Formato: Online Artículo Texto
Lenguaje:English
Publicado: Elsevier 2017
Materias:
Acceso en línea:https://www.ncbi.nlm.nih.gov/pmc/articles/PMC5762964/
https://www.ncbi.nlm.nih.gov/pubmed/29340324
http://dx.doi.org/10.1016/j.ekir.2017.09.001
Descripción
Sumario:INTRODUCTION: Autoantibodies to M-type phospholipase A2 receptor (aPLA2R) are seen in two-thirds of patients with primary membranous nephropathy (PMN) and are associated with disease activity. However, the precise temporal dynamics between the presence and amount of aPLA2R in circulation, as well as the clinical activity, are not known. We evaluated the temporal association between disease activity and serum aPLA2R during and after treatment in PMN. METHODS: The study included all patients with PMN and elevated aPLA2R who were started on immunosuppressive therapy for persistent nephrotic syndrome at a single center between December 2014 and December 2015. Serum samples were tested for aPLA2R at baseline and at monthly intervals for 6 months.
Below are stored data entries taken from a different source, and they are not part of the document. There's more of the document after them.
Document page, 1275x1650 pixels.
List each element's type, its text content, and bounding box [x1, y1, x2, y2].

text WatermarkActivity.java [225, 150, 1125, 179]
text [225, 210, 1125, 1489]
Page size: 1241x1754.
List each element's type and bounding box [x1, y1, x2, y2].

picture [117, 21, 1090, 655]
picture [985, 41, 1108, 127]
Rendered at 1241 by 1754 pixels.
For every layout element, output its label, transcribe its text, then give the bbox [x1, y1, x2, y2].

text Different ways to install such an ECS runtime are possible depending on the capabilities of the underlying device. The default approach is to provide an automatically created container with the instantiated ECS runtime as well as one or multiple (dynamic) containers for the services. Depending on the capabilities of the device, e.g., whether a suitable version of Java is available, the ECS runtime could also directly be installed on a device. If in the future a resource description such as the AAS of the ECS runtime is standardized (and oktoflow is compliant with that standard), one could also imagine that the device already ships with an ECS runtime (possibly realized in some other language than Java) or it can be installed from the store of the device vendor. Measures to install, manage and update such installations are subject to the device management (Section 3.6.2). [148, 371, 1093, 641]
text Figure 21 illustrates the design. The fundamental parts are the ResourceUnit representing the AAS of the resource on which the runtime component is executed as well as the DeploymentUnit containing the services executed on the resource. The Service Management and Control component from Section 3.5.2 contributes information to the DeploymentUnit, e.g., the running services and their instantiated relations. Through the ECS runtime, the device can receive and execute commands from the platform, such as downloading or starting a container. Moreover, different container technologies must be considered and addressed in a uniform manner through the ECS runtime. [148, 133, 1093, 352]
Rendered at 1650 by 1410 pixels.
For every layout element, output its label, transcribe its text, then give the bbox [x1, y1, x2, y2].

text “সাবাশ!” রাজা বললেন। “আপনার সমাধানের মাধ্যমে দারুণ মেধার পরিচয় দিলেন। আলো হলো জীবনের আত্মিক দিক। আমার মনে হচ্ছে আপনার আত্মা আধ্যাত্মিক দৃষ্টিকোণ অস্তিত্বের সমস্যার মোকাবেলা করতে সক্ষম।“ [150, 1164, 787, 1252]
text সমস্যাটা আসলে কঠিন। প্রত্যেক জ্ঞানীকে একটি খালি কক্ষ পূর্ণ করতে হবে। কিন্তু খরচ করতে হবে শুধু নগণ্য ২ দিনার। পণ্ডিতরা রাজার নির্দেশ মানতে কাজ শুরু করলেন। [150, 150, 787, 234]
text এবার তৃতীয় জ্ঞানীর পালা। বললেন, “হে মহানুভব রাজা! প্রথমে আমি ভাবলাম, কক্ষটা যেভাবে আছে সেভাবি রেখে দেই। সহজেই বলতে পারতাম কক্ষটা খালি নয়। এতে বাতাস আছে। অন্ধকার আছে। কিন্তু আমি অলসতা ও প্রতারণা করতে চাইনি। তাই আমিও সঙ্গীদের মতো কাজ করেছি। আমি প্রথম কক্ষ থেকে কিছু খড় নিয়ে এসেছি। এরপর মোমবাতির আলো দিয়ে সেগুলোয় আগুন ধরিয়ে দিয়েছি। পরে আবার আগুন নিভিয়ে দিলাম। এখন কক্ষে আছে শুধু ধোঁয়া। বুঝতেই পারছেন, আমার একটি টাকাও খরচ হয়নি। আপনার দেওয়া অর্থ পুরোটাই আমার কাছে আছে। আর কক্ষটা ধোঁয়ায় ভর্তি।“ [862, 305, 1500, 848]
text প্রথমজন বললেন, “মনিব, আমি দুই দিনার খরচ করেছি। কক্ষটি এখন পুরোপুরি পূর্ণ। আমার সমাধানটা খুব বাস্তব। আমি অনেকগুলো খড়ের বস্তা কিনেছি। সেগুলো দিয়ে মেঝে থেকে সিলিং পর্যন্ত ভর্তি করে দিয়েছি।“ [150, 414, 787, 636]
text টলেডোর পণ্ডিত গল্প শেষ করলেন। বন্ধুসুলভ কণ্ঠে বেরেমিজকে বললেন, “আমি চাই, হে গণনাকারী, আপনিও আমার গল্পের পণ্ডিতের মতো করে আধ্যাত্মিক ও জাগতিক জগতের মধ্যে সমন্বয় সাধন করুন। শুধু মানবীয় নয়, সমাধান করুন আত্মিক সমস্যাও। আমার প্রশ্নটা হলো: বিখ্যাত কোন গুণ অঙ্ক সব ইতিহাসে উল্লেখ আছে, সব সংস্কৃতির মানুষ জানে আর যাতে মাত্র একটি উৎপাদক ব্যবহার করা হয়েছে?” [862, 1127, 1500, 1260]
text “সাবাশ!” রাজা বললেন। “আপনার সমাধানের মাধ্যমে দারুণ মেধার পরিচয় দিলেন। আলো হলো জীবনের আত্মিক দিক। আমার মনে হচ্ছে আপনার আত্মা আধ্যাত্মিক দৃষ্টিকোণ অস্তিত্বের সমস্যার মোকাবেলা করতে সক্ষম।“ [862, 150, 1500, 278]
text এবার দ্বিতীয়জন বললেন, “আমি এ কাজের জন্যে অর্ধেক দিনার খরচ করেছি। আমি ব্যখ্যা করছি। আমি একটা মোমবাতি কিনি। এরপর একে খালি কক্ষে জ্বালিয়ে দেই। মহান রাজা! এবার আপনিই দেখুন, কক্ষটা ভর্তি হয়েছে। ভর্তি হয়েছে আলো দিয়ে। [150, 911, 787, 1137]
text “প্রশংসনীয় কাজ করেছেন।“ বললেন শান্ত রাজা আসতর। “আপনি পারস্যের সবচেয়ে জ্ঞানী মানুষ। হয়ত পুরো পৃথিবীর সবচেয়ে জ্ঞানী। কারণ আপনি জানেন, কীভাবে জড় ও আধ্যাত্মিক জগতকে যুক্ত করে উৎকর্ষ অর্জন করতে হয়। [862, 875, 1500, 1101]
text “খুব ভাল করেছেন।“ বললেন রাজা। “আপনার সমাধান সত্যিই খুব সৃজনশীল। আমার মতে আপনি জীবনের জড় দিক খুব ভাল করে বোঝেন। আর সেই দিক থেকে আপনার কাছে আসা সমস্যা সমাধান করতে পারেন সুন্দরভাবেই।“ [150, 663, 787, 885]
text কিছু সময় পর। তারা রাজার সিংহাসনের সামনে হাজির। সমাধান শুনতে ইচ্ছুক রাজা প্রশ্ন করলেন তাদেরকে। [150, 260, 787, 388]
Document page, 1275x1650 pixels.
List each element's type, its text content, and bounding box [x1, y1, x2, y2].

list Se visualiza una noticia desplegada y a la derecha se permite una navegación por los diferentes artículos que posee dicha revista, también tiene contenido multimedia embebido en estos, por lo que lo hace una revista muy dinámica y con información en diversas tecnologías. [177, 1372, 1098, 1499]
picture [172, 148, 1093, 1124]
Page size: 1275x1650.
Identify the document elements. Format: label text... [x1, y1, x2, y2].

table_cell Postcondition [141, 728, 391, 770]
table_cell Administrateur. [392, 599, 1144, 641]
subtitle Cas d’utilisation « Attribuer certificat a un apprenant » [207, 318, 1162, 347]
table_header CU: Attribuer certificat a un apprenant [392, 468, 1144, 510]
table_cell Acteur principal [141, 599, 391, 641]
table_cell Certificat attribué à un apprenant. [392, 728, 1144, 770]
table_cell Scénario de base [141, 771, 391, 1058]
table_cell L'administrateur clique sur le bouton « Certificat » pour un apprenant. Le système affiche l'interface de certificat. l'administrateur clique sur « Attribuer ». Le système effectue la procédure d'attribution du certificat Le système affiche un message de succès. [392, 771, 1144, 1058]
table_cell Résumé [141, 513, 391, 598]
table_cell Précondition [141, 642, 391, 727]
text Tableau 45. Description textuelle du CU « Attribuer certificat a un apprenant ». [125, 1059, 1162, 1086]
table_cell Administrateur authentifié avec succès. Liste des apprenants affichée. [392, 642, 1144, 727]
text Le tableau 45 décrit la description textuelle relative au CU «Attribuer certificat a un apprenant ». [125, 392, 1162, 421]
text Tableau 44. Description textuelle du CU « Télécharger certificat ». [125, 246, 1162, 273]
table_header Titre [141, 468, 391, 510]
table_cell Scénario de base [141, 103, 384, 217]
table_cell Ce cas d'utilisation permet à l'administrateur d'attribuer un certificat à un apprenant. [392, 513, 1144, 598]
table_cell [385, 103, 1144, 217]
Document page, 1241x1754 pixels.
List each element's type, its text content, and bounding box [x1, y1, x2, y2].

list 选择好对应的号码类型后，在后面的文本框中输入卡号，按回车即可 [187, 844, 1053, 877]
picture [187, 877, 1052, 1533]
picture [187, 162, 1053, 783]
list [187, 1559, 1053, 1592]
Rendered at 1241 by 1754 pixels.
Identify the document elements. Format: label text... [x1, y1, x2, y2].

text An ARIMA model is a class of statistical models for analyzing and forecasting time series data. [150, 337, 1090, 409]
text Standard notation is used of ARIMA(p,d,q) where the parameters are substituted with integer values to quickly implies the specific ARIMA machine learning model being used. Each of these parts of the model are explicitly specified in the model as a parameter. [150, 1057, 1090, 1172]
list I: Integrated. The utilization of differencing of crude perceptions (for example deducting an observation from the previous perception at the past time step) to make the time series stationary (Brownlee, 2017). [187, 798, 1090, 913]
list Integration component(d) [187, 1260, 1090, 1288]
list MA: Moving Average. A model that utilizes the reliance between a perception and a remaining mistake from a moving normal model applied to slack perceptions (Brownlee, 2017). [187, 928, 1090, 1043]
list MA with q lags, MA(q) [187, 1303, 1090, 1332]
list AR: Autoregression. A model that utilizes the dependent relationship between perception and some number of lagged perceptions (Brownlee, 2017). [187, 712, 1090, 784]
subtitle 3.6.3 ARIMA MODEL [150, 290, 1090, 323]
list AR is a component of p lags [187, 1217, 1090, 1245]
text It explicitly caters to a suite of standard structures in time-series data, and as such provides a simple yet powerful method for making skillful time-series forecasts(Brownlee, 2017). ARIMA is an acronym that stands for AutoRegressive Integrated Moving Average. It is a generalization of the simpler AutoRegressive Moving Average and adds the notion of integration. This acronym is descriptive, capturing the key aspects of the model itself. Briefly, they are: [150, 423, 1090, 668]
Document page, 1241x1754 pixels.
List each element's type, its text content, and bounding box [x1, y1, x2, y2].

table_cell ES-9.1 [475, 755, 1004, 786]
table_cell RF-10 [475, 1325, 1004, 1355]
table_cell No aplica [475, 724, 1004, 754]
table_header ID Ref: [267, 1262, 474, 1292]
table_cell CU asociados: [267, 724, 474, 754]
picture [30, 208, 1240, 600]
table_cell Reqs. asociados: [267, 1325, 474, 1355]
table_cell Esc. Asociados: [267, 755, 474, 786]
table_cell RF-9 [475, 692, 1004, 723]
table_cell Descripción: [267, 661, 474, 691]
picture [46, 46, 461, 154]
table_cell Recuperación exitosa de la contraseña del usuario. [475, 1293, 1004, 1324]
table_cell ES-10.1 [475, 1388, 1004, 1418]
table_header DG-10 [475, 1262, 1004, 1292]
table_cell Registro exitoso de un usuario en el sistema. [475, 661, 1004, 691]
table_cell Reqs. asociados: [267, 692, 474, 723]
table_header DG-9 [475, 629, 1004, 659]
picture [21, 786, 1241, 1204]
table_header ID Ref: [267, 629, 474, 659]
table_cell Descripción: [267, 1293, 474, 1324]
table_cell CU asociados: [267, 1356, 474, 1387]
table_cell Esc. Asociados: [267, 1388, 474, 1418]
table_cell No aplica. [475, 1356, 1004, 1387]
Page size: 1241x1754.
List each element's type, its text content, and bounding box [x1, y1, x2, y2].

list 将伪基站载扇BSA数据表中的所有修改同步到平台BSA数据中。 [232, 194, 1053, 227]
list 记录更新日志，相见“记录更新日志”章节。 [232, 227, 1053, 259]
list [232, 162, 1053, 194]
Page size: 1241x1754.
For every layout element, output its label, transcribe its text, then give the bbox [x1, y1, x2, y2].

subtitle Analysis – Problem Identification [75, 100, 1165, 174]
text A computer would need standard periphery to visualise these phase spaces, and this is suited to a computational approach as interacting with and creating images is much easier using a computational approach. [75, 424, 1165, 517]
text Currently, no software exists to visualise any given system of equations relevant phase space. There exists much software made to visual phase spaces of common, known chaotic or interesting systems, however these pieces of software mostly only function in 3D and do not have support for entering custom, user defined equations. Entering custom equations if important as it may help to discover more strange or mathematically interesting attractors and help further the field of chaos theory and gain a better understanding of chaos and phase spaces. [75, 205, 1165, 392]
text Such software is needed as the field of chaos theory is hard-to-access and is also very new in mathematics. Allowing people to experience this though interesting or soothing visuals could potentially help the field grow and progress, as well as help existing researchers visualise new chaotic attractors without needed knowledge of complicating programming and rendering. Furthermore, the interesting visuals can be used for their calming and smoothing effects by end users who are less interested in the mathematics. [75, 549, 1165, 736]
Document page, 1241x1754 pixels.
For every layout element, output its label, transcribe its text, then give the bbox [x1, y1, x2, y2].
Clinical details were collected monthly for 9 months. Serological remission was defined as negative aPLA2R in 2 consecutive samples. Clinical remission was defined by standard criteria. RESULTS: A total of 30 patients with PMN were studied. Of these, 28 (93%) had elevated levels at baseline, whereas 2 (7%) became positive after 1 month. The mean age was 33.2 ± 1 (range, 13−52) years. Median baseline aPLA2R titer was 163.41 (range, 70−291.01) RU/ml. A total of 24 patients (80%) achieved serological remission by 6 months. Among all the serological responders, 54% had achieved negative aPLA2R by the end of the first month. Clinical remission was observed in 20 patients (67%). Serological and clinical remission were noted at 2.7 ± 1.71 and 5.05 ± 2.64 months, respectively. CONCLUSION: In patients with aPLA2R-associated PMN, reduction in circulating aPLA2R precedes clinical remission. Persistence of aPLA2R at the end of therapy is associated with clinical resistance.